» **Written task**
Please print every record below exactly as it appears, but leave out the pictures.

» **Exercise material**

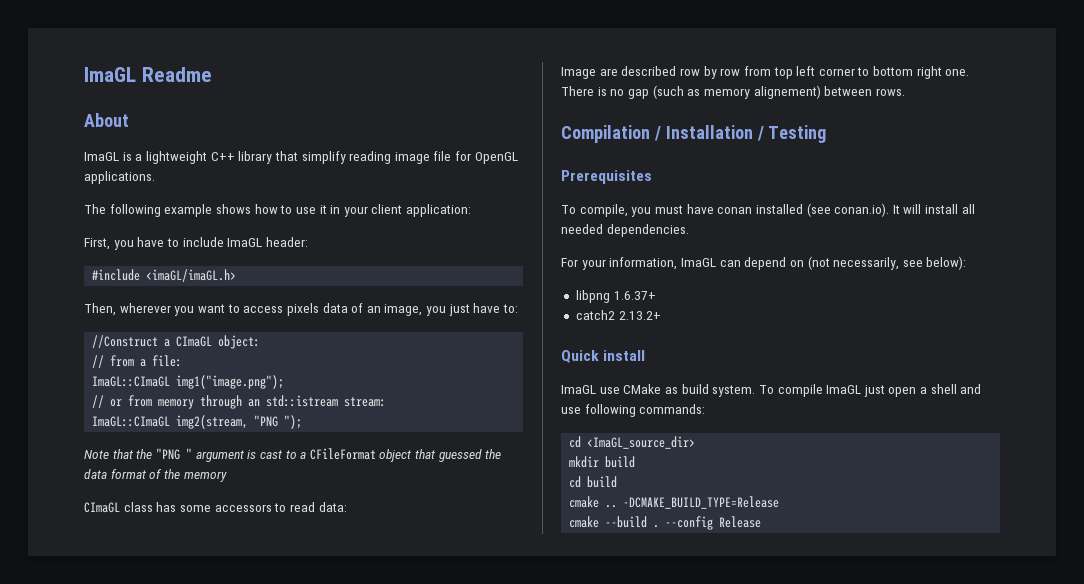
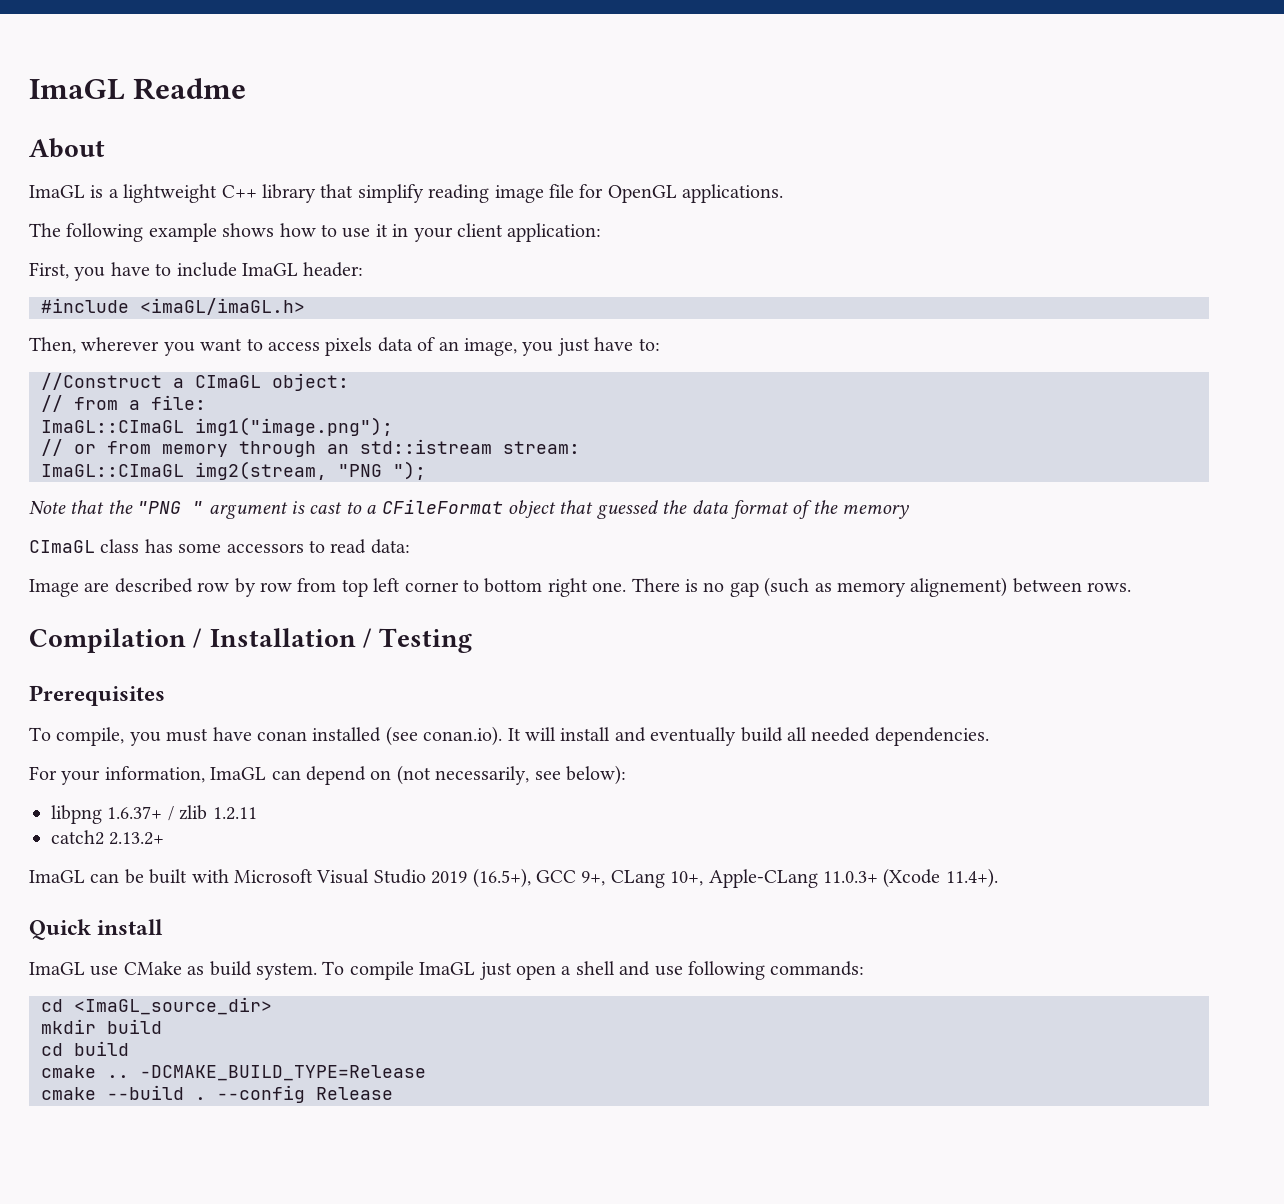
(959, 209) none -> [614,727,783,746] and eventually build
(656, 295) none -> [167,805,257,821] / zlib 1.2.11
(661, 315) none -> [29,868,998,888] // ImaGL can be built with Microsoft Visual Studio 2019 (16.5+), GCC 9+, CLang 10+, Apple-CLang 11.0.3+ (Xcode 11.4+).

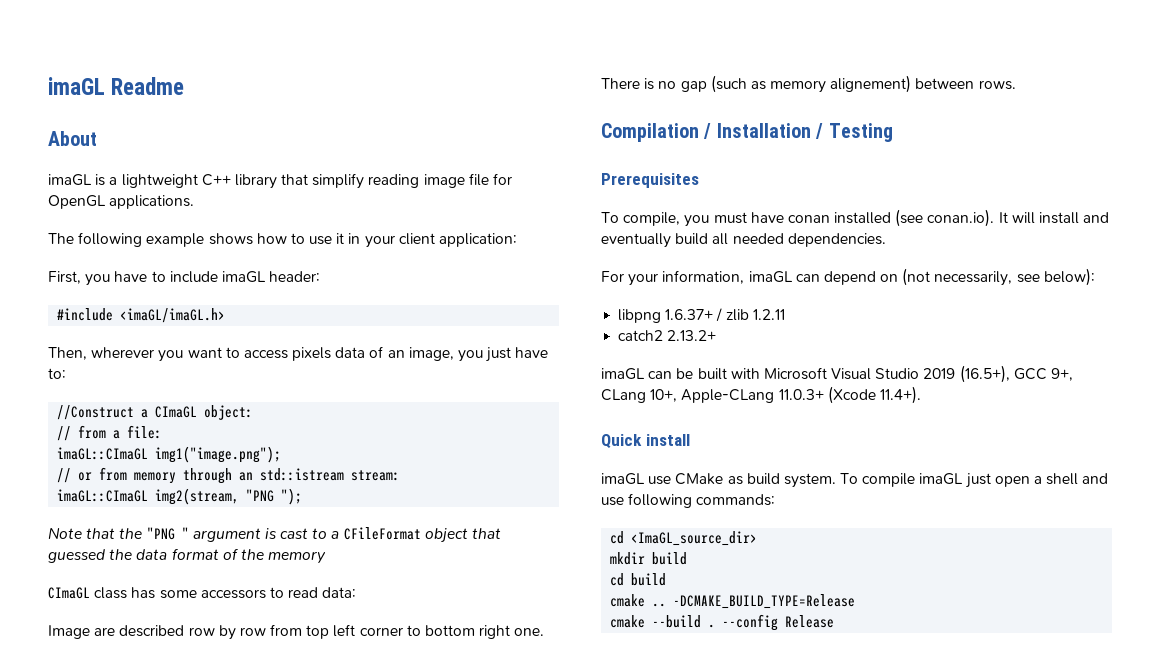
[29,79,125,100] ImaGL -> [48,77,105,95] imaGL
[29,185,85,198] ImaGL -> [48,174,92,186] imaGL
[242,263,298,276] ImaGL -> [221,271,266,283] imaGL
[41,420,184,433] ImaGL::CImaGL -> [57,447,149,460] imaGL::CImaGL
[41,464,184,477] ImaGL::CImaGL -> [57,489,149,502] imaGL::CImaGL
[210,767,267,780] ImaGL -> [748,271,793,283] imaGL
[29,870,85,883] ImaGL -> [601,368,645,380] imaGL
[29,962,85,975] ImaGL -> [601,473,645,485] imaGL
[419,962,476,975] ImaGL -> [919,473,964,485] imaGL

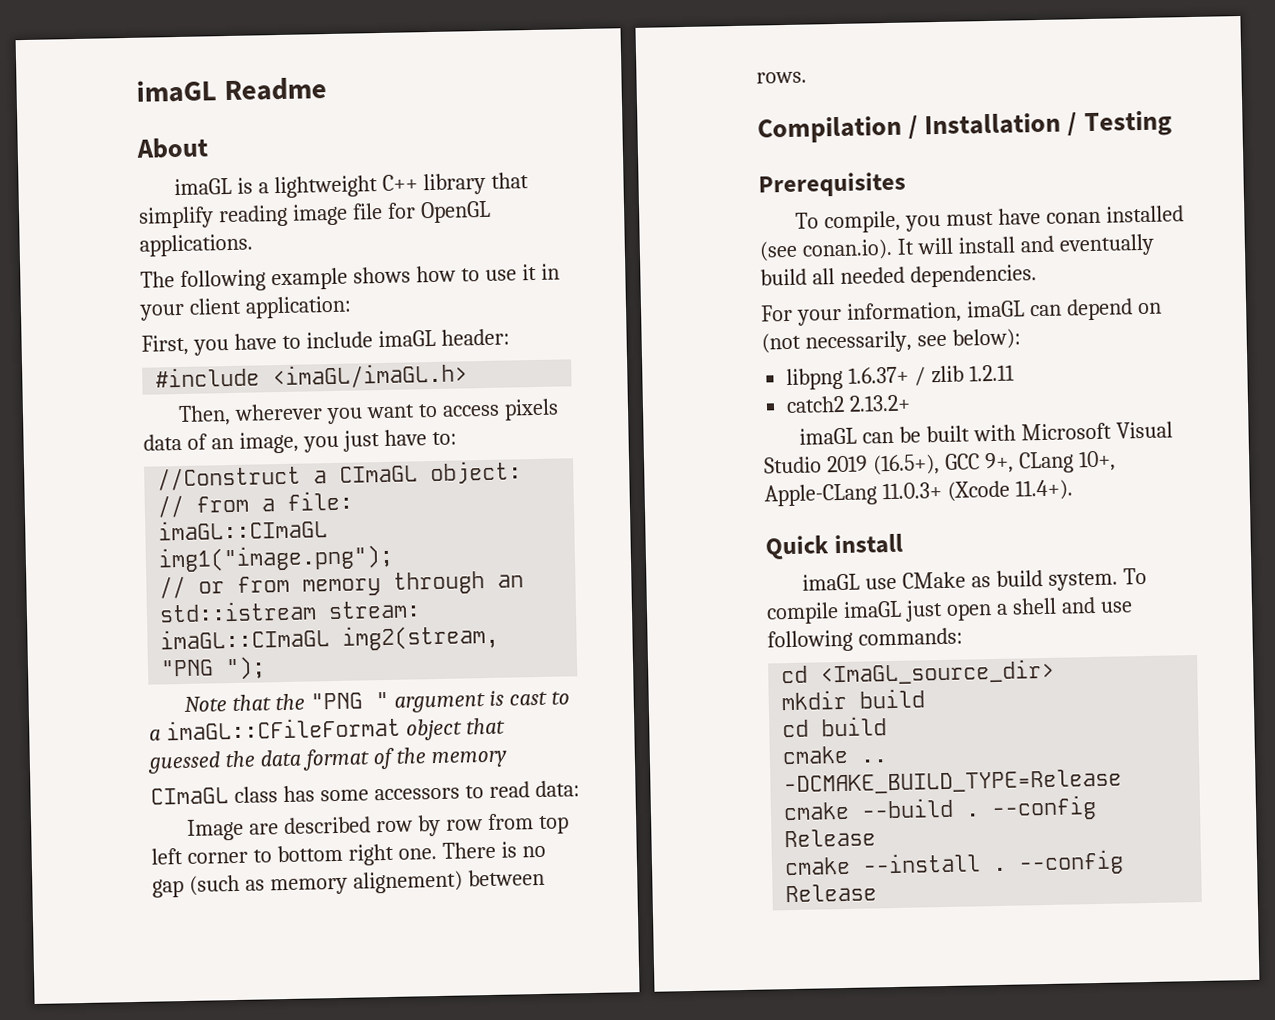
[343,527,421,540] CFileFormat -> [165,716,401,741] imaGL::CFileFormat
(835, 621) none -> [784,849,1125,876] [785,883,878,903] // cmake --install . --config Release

» **Answer to this exercise**
(959, 209) none -> [614,727,783,746] and eventually build
(656, 295) none -> [167,805,257,821] / zlib 1.2.11
(661, 315) none -> [29,868,998,888] // ImaGL can be built with Microsoft Visual Studio 2019 (16.5+), GCC 9+, CLang 10+, Apple-CLang 11.0.3+ (Xcode 11.4+).

[29,79,125,100] ImaGL -> [48,77,105,95] imaGL
[29,185,85,198] ImaGL -> [48,174,92,186] imaGL
[242,263,298,276] ImaGL -> [221,271,266,283] imaGL
[41,420,184,433] ImaGL::CImaGL -> [57,447,149,460] imaGL::CImaGL
[41,464,184,477] ImaGL::CImaGL -> [57,489,149,502] imaGL::CImaGL
[210,767,267,780] ImaGL -> [748,271,793,283] imaGL
[29,870,85,883] ImaGL -> [601,368,645,380] imaGL
[29,962,85,975] ImaGL -> [601,473,645,485] imaGL
[419,962,476,975] ImaGL -> [919,473,964,485] imaGL

[343,527,421,540] CFileFormat -> [165,716,401,741] imaGL::CFileFormat
(835, 621) none -> [784,849,1125,876] [785,883,878,903] // cmake --install . --config Release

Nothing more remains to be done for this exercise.